With a little rain, summer tropical growth can be so rapid that a neat garden can become a jungle within weeks. For that reason alone, learning to love a less-than-tame garden, can go a long way.
Trying to find the path to the chook pen after a few weeks of rain and warm weather.
I like to let plants do whatever they want. Mostly there’s an abundance of flowers. There is always an abundance of green. Some plants fall forward but most of them lean on each other and reach for the skies.
Abundance of green
Every so often I decide I need a little more wriggle room and things get chopped. I am in one of those phases now and parts of my garden are being ferociously chopped down. These clippings are spread over any bare patches to compost and improve the soil, ready for whatever comes next. While it looks messy now, within a month the area will be transformed.
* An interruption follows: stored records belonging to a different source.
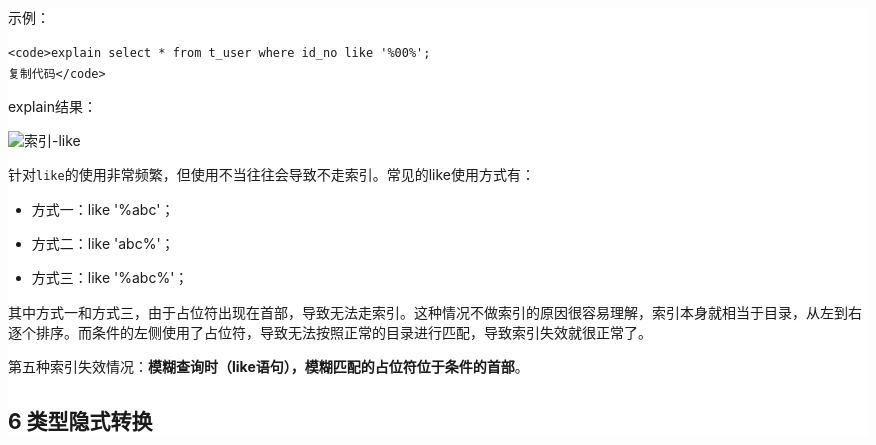 




示例：







    <code>explain select * from t_user where id_no like '%00%';
    复制代码</code>







explain结果：





![索引-like](https://p3-juejin.byteimg.com/tos-cn-i-k3u1fbpfcp/aac7fc921566467eb6714f7cb9670364~tplv-k3u1fbpfcp-zoom-in-crop-mark:4536:0:0:0.awebp)





针对`like`的使用非常频繁，但使用不当往往会导致不走索引。常见的like使用方式有：









  * 方式一：like '%abc'；





  * 方式二：like 'abc%'；





  * 方式三：like '%abc%'；







其中方式一和方式三，由于占位符出现在首部，导致无法走索引。这种情况不做索引的原因很容易理解，索引本身就相当于目录，从左到右逐个排序。而条件的左侧使用了占位符，导致无法按照正常的目录进行匹配，导致索引失效就很正常了。







第五种索引失效情况：**模糊查询时（like语句），模糊匹配的占位符位于条件的首部**。







## 6 类型隐式转换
When I have to duck and weave to get to my front gate I know it is time for a big prune, however charming it looks.
Secret hideaway
A messy, crowded garden can be a very secure place to be; a secret hideaway where no one can see you through the growth.
The owner of this garden is happy to duck under branches to follow the path to her door as she likes the feeling of privacy it gives her.
Design trick
A simple design trick to successful messy gardens is to create space within the mess. In most gardens a neatly, mown lawn provides just that – an area of calm green to rest the eye. By contrasting this chaos with an empty space, the interesting things in the garden can be comfortably appreciated. In fact, busy gardens can appear a lot less messy when there’s a neatly mown lawn.
A neatly mown lawn makes even a busy messy space look inviting
I have no lawn, but I do have open gravel areas and an area soon to be planted with low ground covers to produce the same effect. Every so often the garden encroaches too much on these open areas and needs to be put back in its place.
If the garden makes me feel claustrophobic instead of snug, time for a BIG prune. Actually, my latest inspiration for a major hack was trying to get past a lablab bean to feed the chooks. A nasty rope burn from the stray tendrils meant that bean had to go! Being a messy gardener, all those prunings will be piled at the back of the beds or somewhere not far away to break down and fertilise the next growth cycle, and to provide habitat.
We often get a prod from nature reminding us to be a good gardener and tend our patch. For a friend of mine it was a resident snake. Our strategy to allow her to enjoy her garden again was to create pathways wide enough to fit a wheelbarrow comfortably.
A lovely old fountain forms central part of the garden and creates space. By widening the paths and keeping the nearby planting space narrow and filled with low growing plants, her garden will still be full and gloriously messy, but she will have a sense of space and importantly she will be able to see the snake on the wide paths before she gets too close.
Clearing around the fountain creates a sense of space.
Mingling plants
When I talk about messy, I refer to the chaotic mingling of many unpruned plants. I am not in favour of the permaculture trend towards using polystyrene boxes in the garden. I love pots and found items but believe a little care should be taken in their placement. (My next instalment will be tips for successfully using repurposed items in the garden and having fun with it.)
Perhaps one of the most important reasons to allow some messiness in a garden is the wildlife value. A garden that is too neat will not have habitat for lizards, frogs, and small birds. It will not allow a few chewed leaves, evidence that caterpillars will soon be butterflies. It will not have fabulous insects in every shape and size busy eating each other and feeding the birds, lizards and frogs, and it probably won’t have as many flowers. If you like a neat garden, why not find a little spot at the back for a little messiness and see what little visitors start appearing.